Unfortunately, comma separating the input parameters did not help either. Here is the output:
Docker run command: /usr/bin/docker run --name=container_e06_1541194419811_0015_01_000002 --user=1015:1015 --net=yarnnetwork -v /hadoop/yarn/local/filecache:/hadoop/yarn/local/filecache:ro -v /hadoop/yarn/local/usercache/shjelmfelt/filecache:/hadoop/yarn/local/usercache/admin/filecache:ro -v /hadoop/yarn/log/application_1541194419811_0015/container_e06_1541194419811_0015_01_000002:/hadoop/yarn/log/application_1541194419811_0015/container_e06_1541194419811_0015_01_000002 -v /hadoop/yarn/local/usercache/admin/appcache/application_1541194419811_0015:/hadoop/yarn/local/usercache/admin/appcache/application_1541194419811_0015 --cgroup-parent=/hadoop-yarn/container_e06_1541194419811_0015_01_000002 --cap-drop=ALL --cap-add=SYS_CHROOT --cap-add=MKNOD --cap-add=SETFCAP --cap-add=SETPCAP --cap-add=DAC_READ_SEARCH --cap-add=FSETID --cap-add=SYS_PTRACE --cap-add=CHOWN --cap-add=SYS_ADMIN --cap-add=AUDIT_WRITE --cap-add=SETGID --cap-add=NET_RAW --cap-add=FOWNER --cap-add=SETUID --cap-add=DAC_OVERRIDE --cap-add=KILL --cap-add=NET_BIND_SERVICE --hostname=myappcontainers-0.myapp.admin.EXAMPLE.COM --group-add 1015 --env-file /hadoop/yarn/local/nmPrivate/application_1541194419811_0015/container_e06_1541194419811_0015_01_000002/docker.container_e06_1541194419811_0015_01_0000022942289027318724111.env 172.26.224.119:5000/myapp:1.0-SNAPSHOT input1 input2 1>/hadoop/yarn/log/application_1541194419811_0015/container_e06_1541194419811_0015_01_000002/stdout.txt 2>/hadoop/yarn/log/application_1541194419811_0015/container_e06_1541194419811_0015_01_000002/stderr.txt Received input: input1,input2 1>/hadoop/yarn/log/application_1541194419811_0015/container_e06_1541194419811_0015_01_000002/stdout.txt 2>/hadoop/yarn/log/application_1541194419811_0015/container_e06_1541194419811_0015_01_000002/stderr.txt
Created 11-06-2018 06:27 AM
@Sam Hjelmfelt I don't think setting YARN_CONTAINER_RUNTIME_DOCKER_RUN_OVERRIDE_DISABLE in yarn-env.sh, will set the same in the ContainerLaunchContext. Have you tried setting it in the service spec itself to see if it helps ?
Created 11-08-2018 08:32 PM
Comma separating the launch_command fields and setting YARN_CONTAINER_RUNTIME_DOCKER_RUN_OVERRIDE_DISABLE=true in the service definition rather than yarn-site.env allowed me to use my custom entrypoint as expected in HDP 3.0.1.

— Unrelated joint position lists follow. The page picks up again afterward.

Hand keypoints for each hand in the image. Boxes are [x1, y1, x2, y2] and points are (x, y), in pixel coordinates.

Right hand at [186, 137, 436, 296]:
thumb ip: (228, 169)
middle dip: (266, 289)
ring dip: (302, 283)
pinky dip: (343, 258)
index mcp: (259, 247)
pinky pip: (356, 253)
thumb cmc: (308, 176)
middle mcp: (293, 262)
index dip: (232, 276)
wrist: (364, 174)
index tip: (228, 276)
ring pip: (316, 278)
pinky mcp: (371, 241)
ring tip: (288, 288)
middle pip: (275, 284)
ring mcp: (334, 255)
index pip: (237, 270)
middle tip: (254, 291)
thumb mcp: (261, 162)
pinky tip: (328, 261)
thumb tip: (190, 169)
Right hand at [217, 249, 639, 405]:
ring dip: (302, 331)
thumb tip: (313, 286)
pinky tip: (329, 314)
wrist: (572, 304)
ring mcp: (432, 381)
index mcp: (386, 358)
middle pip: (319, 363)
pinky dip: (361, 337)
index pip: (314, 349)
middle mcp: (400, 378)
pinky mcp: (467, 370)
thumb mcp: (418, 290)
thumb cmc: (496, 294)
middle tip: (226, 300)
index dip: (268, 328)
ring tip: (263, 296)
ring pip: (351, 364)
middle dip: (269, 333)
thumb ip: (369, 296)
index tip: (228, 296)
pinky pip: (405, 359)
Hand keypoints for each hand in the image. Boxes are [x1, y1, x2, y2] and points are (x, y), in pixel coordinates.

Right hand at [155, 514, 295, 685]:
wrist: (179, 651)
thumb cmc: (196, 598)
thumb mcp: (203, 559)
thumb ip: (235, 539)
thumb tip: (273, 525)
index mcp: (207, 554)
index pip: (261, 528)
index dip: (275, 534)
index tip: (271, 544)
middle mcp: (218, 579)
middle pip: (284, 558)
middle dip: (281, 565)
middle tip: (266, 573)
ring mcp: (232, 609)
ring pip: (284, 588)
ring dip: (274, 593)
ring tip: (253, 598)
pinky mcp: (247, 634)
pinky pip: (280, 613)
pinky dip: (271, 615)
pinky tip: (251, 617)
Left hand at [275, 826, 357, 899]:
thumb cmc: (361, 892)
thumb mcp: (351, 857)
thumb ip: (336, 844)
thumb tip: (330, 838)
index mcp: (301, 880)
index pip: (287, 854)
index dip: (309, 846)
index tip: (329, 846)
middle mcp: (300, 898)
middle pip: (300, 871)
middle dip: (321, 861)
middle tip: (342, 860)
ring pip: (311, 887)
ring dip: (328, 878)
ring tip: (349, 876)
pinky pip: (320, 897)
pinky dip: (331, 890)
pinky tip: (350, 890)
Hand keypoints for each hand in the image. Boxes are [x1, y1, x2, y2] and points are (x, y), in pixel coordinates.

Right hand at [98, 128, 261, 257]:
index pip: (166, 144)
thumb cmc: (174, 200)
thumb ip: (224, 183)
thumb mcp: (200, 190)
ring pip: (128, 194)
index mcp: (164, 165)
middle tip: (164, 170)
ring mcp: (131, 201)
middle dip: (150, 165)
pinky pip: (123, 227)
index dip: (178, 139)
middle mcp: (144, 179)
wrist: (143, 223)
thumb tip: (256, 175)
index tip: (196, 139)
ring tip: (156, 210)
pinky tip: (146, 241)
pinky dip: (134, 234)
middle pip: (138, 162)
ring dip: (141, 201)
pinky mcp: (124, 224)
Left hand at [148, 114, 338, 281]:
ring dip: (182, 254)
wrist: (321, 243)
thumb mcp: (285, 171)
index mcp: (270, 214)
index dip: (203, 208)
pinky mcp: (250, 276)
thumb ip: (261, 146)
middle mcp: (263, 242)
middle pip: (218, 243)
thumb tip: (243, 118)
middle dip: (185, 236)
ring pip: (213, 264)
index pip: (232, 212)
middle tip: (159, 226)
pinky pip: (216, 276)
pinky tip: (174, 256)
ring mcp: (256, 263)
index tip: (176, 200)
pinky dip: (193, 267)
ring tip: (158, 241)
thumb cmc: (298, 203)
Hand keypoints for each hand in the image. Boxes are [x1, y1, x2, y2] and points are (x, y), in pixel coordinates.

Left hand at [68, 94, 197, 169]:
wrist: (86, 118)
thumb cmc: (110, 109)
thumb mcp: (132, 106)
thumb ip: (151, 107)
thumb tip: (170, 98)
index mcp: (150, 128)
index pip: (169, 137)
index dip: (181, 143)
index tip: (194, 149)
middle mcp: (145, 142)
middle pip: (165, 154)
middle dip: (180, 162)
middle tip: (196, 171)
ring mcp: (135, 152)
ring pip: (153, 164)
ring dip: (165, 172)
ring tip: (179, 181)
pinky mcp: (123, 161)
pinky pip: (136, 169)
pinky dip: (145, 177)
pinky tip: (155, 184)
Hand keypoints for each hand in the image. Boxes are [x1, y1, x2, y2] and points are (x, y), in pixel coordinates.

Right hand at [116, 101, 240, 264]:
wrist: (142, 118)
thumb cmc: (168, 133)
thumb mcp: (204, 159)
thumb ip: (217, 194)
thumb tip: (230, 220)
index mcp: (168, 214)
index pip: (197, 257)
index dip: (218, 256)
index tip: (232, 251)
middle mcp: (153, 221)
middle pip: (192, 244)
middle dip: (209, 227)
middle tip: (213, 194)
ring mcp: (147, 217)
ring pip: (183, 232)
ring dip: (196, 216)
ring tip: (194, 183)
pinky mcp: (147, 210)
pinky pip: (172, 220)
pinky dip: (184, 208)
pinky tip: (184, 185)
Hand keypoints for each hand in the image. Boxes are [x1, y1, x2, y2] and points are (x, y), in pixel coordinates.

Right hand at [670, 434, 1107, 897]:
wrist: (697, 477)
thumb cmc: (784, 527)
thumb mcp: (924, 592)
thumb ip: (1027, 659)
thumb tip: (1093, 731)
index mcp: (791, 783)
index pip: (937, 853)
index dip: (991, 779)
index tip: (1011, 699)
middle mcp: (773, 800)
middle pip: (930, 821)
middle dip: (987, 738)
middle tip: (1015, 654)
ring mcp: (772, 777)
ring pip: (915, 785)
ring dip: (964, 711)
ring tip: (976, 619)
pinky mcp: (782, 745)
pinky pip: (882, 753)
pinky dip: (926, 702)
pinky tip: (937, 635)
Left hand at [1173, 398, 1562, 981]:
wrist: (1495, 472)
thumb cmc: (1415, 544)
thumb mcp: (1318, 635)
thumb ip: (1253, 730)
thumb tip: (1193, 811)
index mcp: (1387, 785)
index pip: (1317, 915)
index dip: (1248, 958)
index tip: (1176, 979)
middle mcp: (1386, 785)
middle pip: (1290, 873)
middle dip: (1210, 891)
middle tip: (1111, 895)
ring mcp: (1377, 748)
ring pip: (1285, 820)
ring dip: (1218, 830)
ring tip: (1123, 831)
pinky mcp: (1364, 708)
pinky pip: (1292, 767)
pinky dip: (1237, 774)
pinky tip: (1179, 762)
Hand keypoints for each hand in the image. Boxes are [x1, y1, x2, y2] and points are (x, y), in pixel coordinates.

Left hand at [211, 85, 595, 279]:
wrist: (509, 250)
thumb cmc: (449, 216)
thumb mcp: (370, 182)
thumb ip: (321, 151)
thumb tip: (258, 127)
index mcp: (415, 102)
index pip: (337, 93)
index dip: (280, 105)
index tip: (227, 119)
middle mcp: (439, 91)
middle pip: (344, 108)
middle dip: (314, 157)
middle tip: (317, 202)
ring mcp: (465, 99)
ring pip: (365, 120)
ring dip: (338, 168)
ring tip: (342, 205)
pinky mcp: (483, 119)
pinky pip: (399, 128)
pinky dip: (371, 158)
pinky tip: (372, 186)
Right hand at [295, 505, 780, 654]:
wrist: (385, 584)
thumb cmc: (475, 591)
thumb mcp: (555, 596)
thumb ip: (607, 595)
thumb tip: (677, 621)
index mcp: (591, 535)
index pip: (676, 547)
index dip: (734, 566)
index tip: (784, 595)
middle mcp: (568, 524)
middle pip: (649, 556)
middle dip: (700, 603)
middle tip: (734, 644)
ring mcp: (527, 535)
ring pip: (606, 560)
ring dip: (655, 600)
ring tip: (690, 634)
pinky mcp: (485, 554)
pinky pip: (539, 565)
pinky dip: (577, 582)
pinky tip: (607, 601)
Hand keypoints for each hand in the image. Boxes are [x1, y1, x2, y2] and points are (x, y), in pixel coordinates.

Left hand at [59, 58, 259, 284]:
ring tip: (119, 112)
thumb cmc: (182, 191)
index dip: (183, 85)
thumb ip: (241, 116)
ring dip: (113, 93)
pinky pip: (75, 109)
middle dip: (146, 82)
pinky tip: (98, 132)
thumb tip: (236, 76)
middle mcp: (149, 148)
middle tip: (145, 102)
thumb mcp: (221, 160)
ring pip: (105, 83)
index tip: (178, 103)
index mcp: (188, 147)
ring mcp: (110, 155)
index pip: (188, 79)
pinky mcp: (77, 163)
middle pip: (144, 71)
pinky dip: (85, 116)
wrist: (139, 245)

Strangely, exporting YARN_CONTAINER_RUNTIME_DOCKER_RUN_OVERRIDE_DISABLE=true in the yarn-site.env worked fine in my Apache Hadoop 3.1.1 environment, but not in my Ambari-installed HDP 3.0.1 environment. The stdout and stderr redirects are not included in the docker run command in the Apache release. Must be some other setting involved, but I am past my issue, so I will leave it here.
Thanks, @Tarun Parimi!
Created 06-13-2019 06:26 PM
How to pass args to your app inside the docker when you run it with spark-submit like ../bin/spark-submit --master yarn --conf spark.executorEnv.YARN_CONTAINER_RUNTIME_TYPE=docker --conf spark.executorEnv. YARN_CONTAINER_RUNTIME_DOCKER_IMAGE=test .. ?
Created 06-13-2019 06:26 PM
@Tarun Parimi Thanks for the tip. It helped me too.